С этой неистовой жестокостью сравнимо было разве что ее сладострастие, которое бедолаге‑межевщику привелось испытывать на себе… в течение шести лет!


Да, он и помыслить не мог, что Дарья Николаевна ни чуточки не лгала, когда заявила: мол, останешься тут навечно. Она, пожалуй, влюбилась в Николая Тютчева, если только может идти речь о любви применительно к ядовитой змее или бешеной росомахе. Она, пожалуй, даже вышла бы за него замуж, да не хотела давать невесть кому воли над собой, не желала терять власть творить в своих имениях все, что только взбредет в ее буйную, безумную голову.
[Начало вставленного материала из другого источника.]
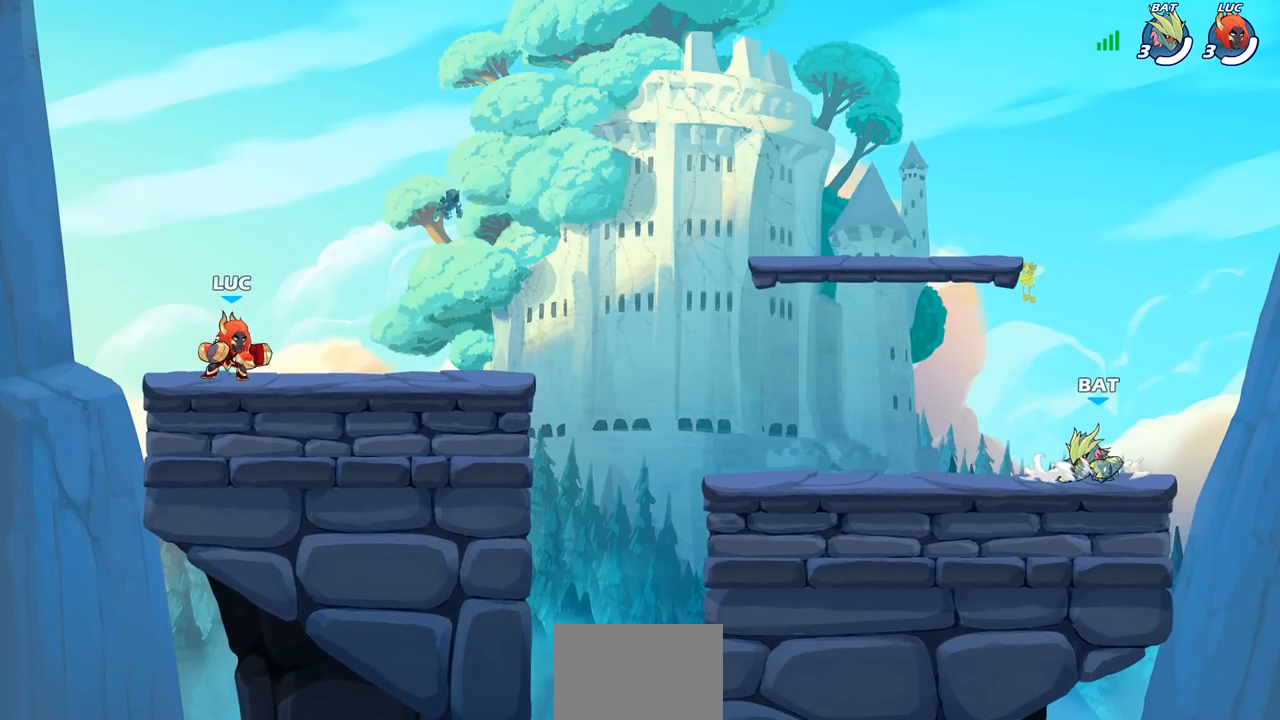
{"buttons": [], "left_stick": "up-right", "right_stick": "center", "events": [[17, "left_stick", "left"], [233, "left_stick", "up-right"], [367, "left_stick", "right"], [450, "left_stick", "left"], [500, "left_stick", "up-right"]]}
И потому она попыталась привязать к себе понравившегося ей мужчину единственным возможным способом — заперев его под замок.

О нет, он мог переходить из комнаты в комнату и даже выходить из дому во двор — но только в сопровождении стражей с такими кулачищами, что одного удара довольно было бы, чтобы расколоть голову Тютчева, как гнилой орешек. Может, конечно, и не расколоть, а только сплющить, однако ставить рискованные опыты он опасался, а потому вел себя покорно. Конечно, пленник непрестанно изыскивал пути к бегству, однако что тут можно изыскать, когда ты ни на минуту не остаешься один? Даже в нужник сопровождали его охранники. Даже в бане мылся он под стражею. Даже ночью, теша в зарешеченной опочивальне неистовую любовницу (и, чего греха таить, тешась сам, ибо Дарья обладала редкостной постельной привлекательностью и умела, умела‑таки разжигать в мужчинах негаснущий костер животной похоти!), он знал, что за дверью сидят охранники с пистолью и саблею. Знал он также, что, изнурив пленника до полного опустошения, Дарья может выйти из опочивальни и спешно совокупиться с этими охранниками либо с кем‑то еще из своих крепостных, с кем попало, а потом с другим и третьим, ибо утолить жар ее вожделения кому‑то одному было почти невозможно. Ее боялись, ее ненавидели — и вместе с тем не могли противиться ее неистощимым прихотям, ее свирепой, враз ужасающей и манящей похоти.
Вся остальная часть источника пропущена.